I had not seen my father, Bill Bennett, since we spent that year in England after the end of the war. When he arranged to contribute something to my support in the 1930s, Sylvia and Jack were in love and paid no attention to something as unimportant as Bill’s child support. By the 1950s, the small pr
ewar contribution must have become negligible. Sylvia, of course, would never have asked him for an increase, any more than, years later, she would have applied for a pension under the National Health and Assistance in England. She would have qualified as a British subject and as a pensioner (i.e., an old person) with no income, but it was never thought of. I was too young and clueless in such matters, and my brother thought as she did. They both believed, but would not have said, that it was beneath them.
My mother was in her late 50s by this time but looked a good 10 years younger. She still had her pale complexion and hourglass figure, and she wound her dark hair around her head in the fashion of the day. Her naturally easy manner was expressed in an English accent she could hide behind if the going got rough. She fit into the world of Southern gentility that was fast becoming extinct or changed beyond recognition. Her friends were older than most of my friends’ mothers—their husbands had been in the war, and some had not come back. Some were wealthy, but old wealth was not so rich after the war. Soon the new rich would sweep the remains of the old society away and create something very different.
By the late 1940s, things looked superficially the same. It was a time of recuperation: families were coming to terms with their war losses and beginning to build their futures. There were veterans everywhere, particularly in high school, older than the other boys and very attractive to the girls. I remember couples standing around during recess and after school, smoking and necking in the bushes. These men, back from the war, were not interested in high school activities like sports; they just wanted to finish their degree and get on with their lives. Some of them were already married.

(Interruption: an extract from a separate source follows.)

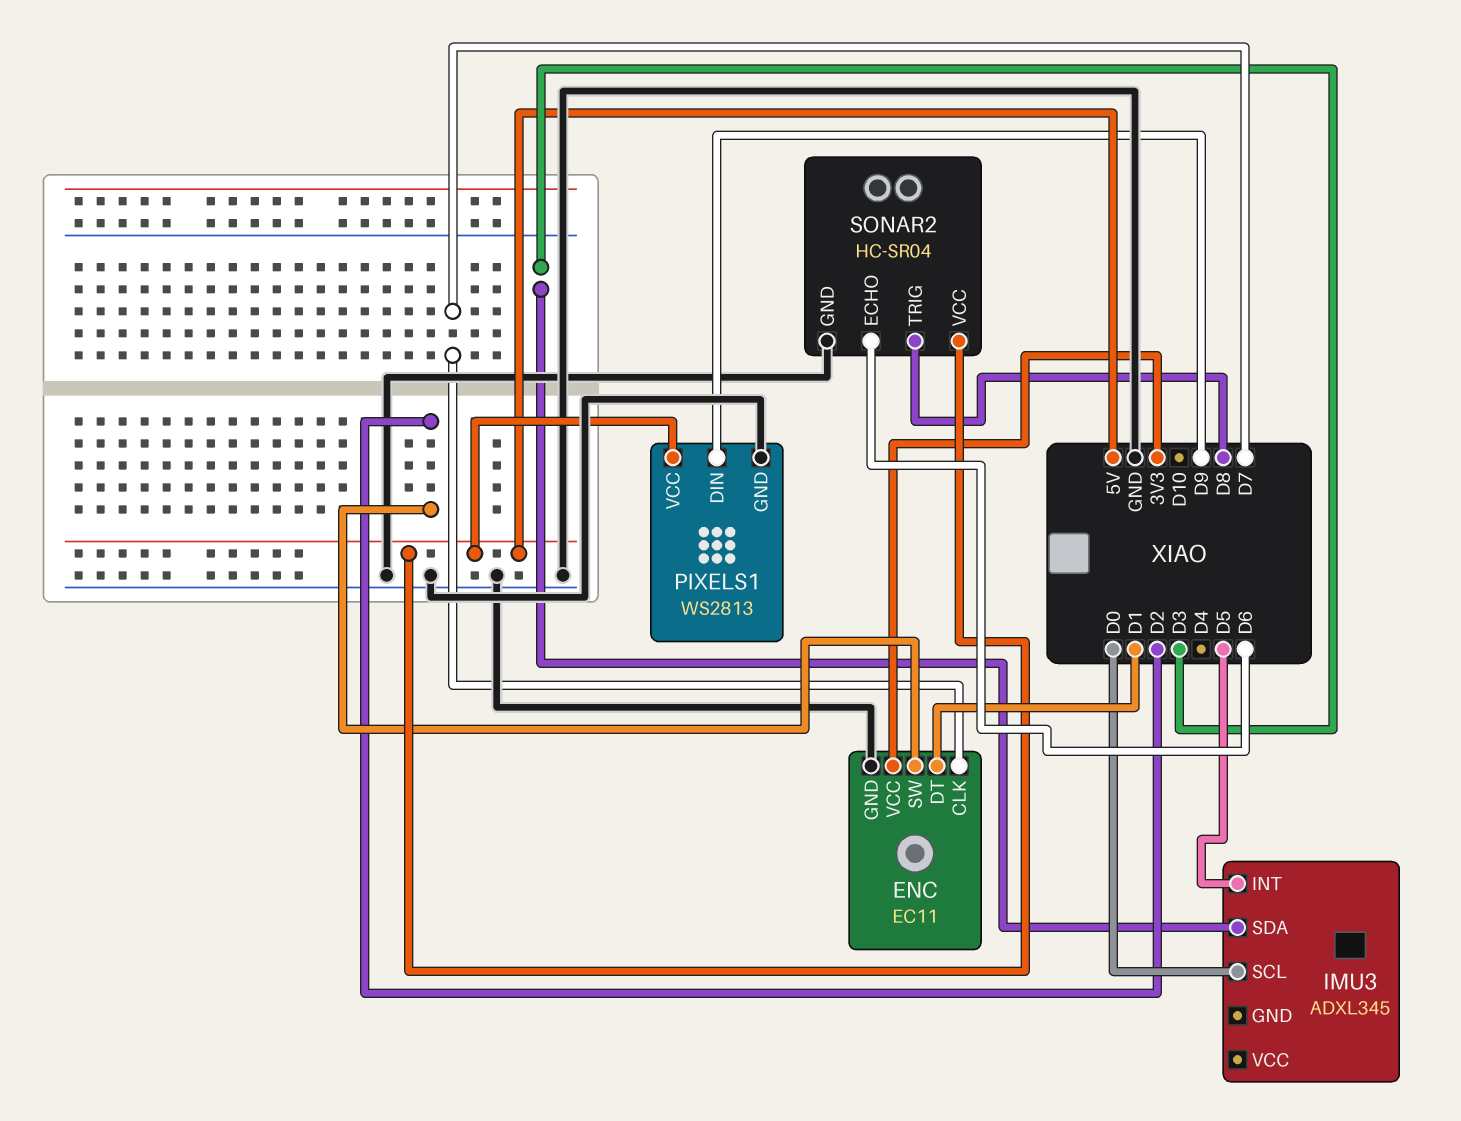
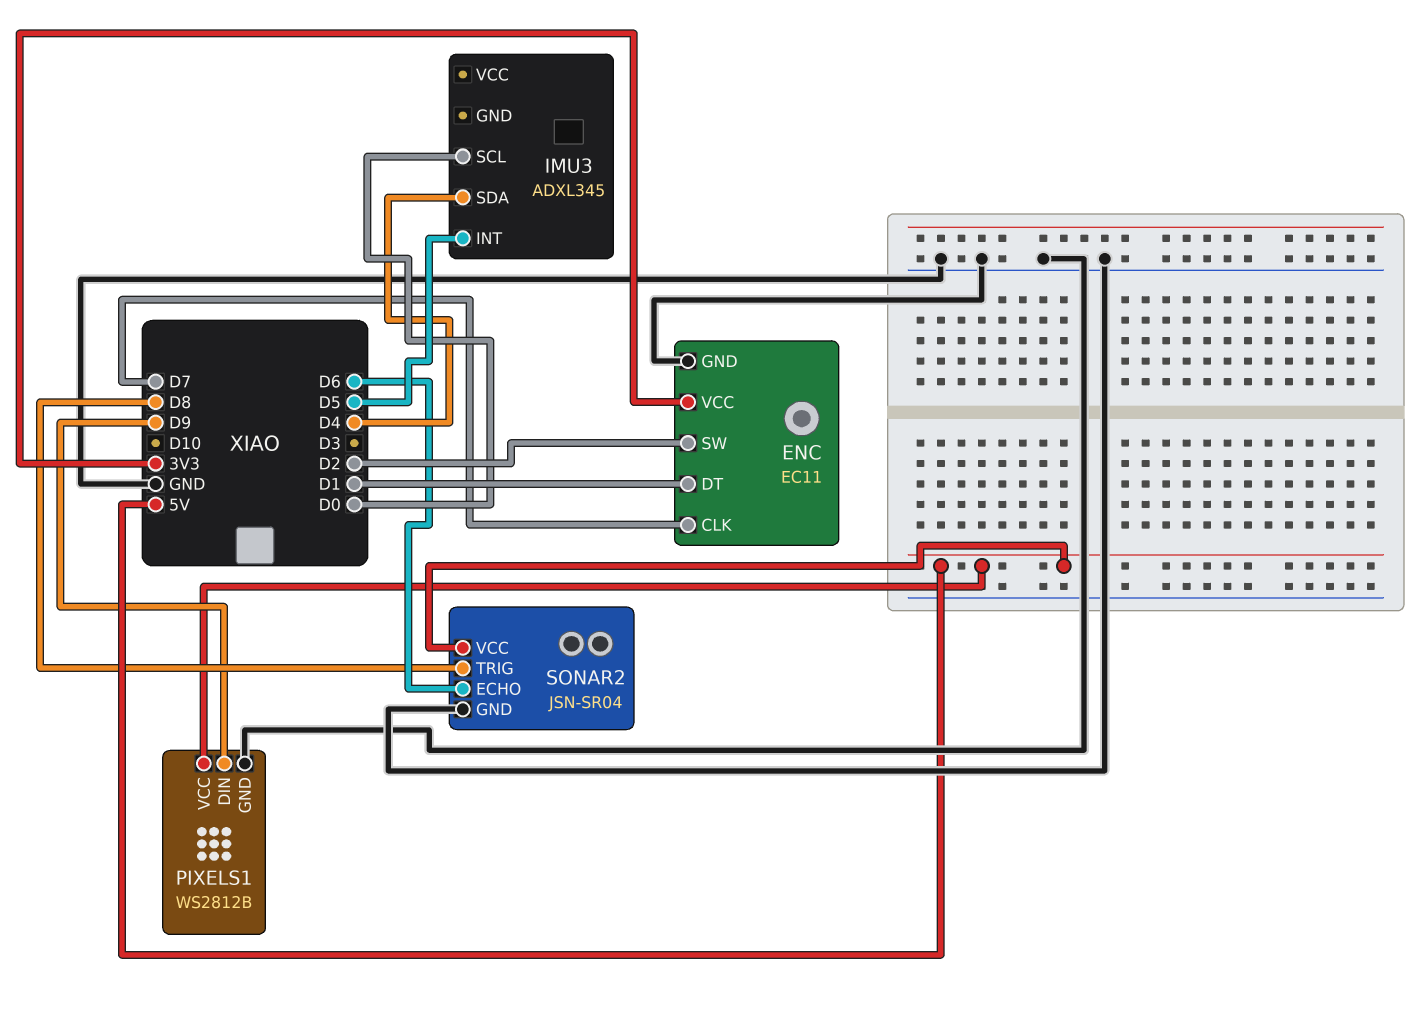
IMU3 pin SDA: D3 -> D4
PIXELS1: WS2813 -> WS2812B
SONAR2: HC-SR04 -> JSN-SR04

During our senior year, one of my classmates got pregnant. No one spoke of it as she got larger and larger, although she hid the fact for a long time. I was fascinated, terrified, and amazed at her composure. I knew this could happen to anyone and that it meant the end of school—and probably everything else. It is hard to understand now, in this much more tolerant time, how devastating the prospect of unmarried pregnancy was. Years later, I learned it was not so uncommon. Girls either survived an illegal abortion or died, married or gave the baby up: it was all shrouded in secrecy and fear.